Alasannya Bensin Hijau Masih Mahal, Ternyata Masih Tinggi

by -347 Views

PT Pertamina Patra Niaga, Subholding Commercial & Trading Pertamina, mengakui bahwa saat ini harga bahan bakar “hijau” berbasis tetes tebu (molase) alias bioetanol masih terhitung mahal.

Direktur Utama Pertamina Patra Niaga Riva Siahaan menyebut, harga dasar bioetanol sendiri kini memang masih lebih mahal dibandingkan harga Bahan Bakar Minyak (BBM).

“Memang harga dasar dari etanol itu sendiri lebih tinggi justru dibandingkan dengan fuel,” ungkap Riva dalam program Energy Corner CNBC Indonesia, dikutip Rabu (6/12/2023).

Adapun alasan dibalik mahalnya harga jual bioetanol tersebut salah satunya adalah karena produk tersebut masih dikenakan bea cukai.

Dengan begitu, pihaknya saat ini tengah mengkoordinasikan dengan Kementerian Keuangan untuk membebaskan cukai bioetanol. Pasalnya, produk bioetanol yang dihasilkan untuk bahan campuran BBM bukanlah untuk konsumsi dalam tubuh.

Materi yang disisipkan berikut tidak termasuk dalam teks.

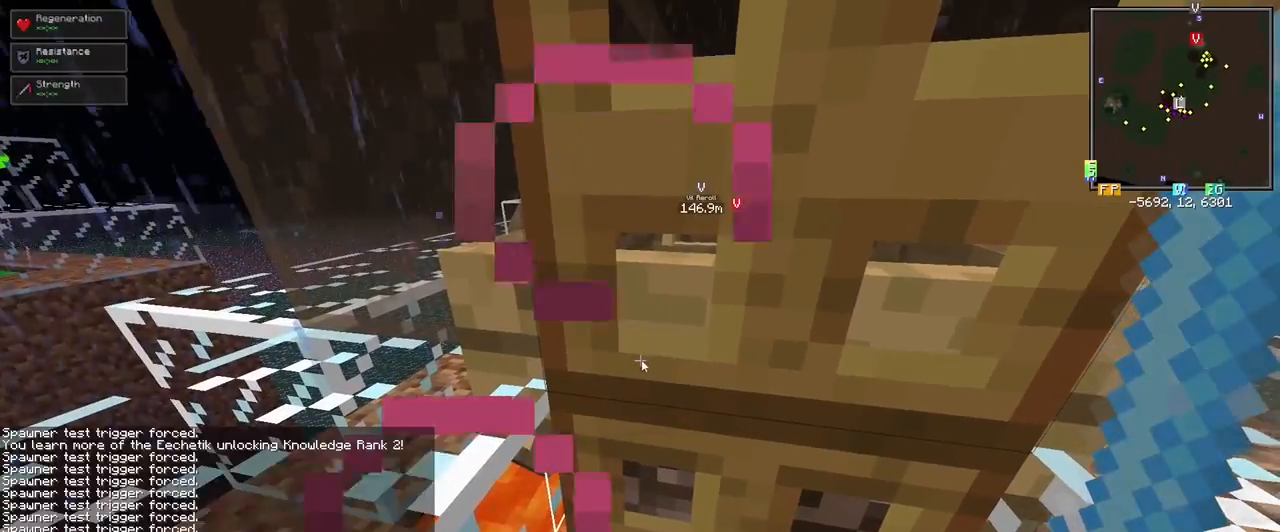
{"keys": [], "mouse": [], "events": []}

“Namun, memang ada beberapa upaya, salah satunya adalah koordinasi yang kami lakukan dengan Kementerian Keuangan untuk bisa mendapatkan fasilitas bebas cukai itu tadi, untuk yang fuel grade daripada etanol,” jelas Riva.

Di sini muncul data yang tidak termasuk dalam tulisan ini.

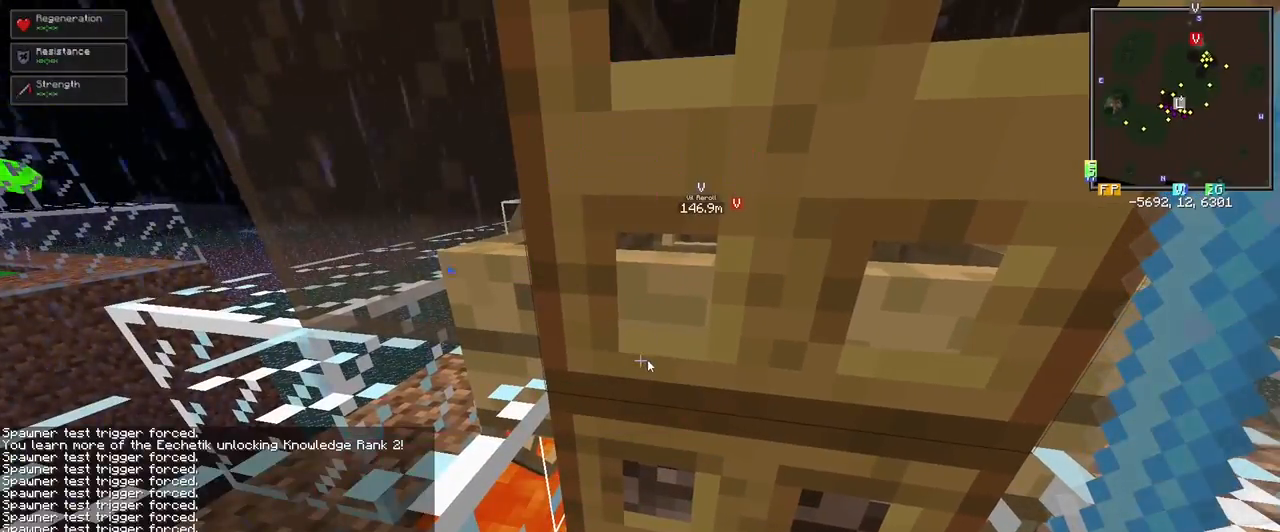
{"keys": [], "mouse": [], "events": [[383, "space", "down"], [500, "space", "up"]]}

Riva menjelaskan, pencampuran bioetanol dalam BBM juga merupakan dukungan perusahaan pada pemerintah untuk menjalankan swasembada gula seperti yang termuat di dalam peta jalan yang menjadi amanat Peraturan Presiden Republik Indonesia Nomor 40 Tahun 2023 tentang Percepatan Swasembada Gula Nasional dan Penyediaan Bioetanol Sebagai Bahan Bakar Nabati (Biofuel).

“Juga menjadi perhatian dan juga menjadi tujuan kita, kita adalah mencoba align dengan tadi Perpres no. 40 (tahun 2023) untuk bisa mendukung pemerintah di dalam mencapai swasembada gula,” tambahnya.

Jika bioetanol sebagai campuran BBM tersebut bisa bebas cukai, maka produksi BBM berkualitas yang ramah lingkungan bisa terus berlanjut.

“Kita juga berupaya untuk menciptakan dan juga untuk memproduksi produk-produk yang berkualitas dan juga lebih ramah lingkungan dan berkelanjutan,” tandasnya.

Sebelumnya, Anggota Dewan Energi Nasional (DEN) Satya Widya Yudha menyebut salah satu kendala pengembangan bioetanol di dalam negeri yaitu pungutan bea cukai untuk etanol fuel grade yang akan digunakan sebagai campuran BBM. Kondisi ini menurutnya cukup memberatkan bagi pengembangan bioetanol di Tanah Air.

“Kita coba nanti komunikasikan kepada Kementerian Keuangan yang kebetulan Menteri Keuangan juga anggota DEN untuk bisa membedah sehingga molase (tetesan tebu) itu bisa digunakan secara maksimal di dalam negeri. Nah itu yang menjadi apa menjadi pemikiran kita,” kata Satya dalam acara Energy Corner CNBC Indonesia, Selasa (28/11/2023).

Apalagi, lanjutnya, saat ini pemerintah juga telah menegaskan PT Pertamina (Persero) untuk memanfaatkan produksi bioetanol sebagai campuran BBM.

“Bioetanolnya itu biasanya di TBBM (Terminal BBM) Plumpang itu dikirim ke beberapa daerah. Pada waktu pengiriman saja itu transportasinya juga memakan cost karena produksinya ditampungnya di TBBM Plumpang, kalau dikirim ke Jawa Timur harus menggunakan truk tangki sehingga harga di Jawa Timur sudah akan lebih nambah lagi. Maka kenapa perlu ada insentif,” tuturnya.

Di samping itu, Satya mengungkapkan Indonesia juga mempunyai target produksi bioetanol yang berasal dari tanaman tebu hingga 1,2 juta kiloliter (kl) pada tahun 2030.

Hal tersebut termuat di dalam peta jalan yang menjadi amanat Peraturan Presiden Republik Indonesia Nomor 40 Tahun 2023 tentang Percepatan Swasembada Gula Nasional dan Penyediaan Bioetanol Sebagai Bahan Bakar Nabati (Biofuel).

Seperti diketahui, Pertamina kini telah mencampurkan bioetanol 5% (E5), khususnya yang berasal dari tetes tebu (molase), ke dalam BBM Pertamax (RON 92), sehingga menghasilkan produk setara RON 95 atau Pertamax Green 95. Penjualan Pertamax Green 95 ini telah dilakukan sejak Juni 2023.

Adapun penjualan Pertamax Green 95 saat ini telah mencapai 5.000 liter per hari atau sekitar 150.000 liter per bulan.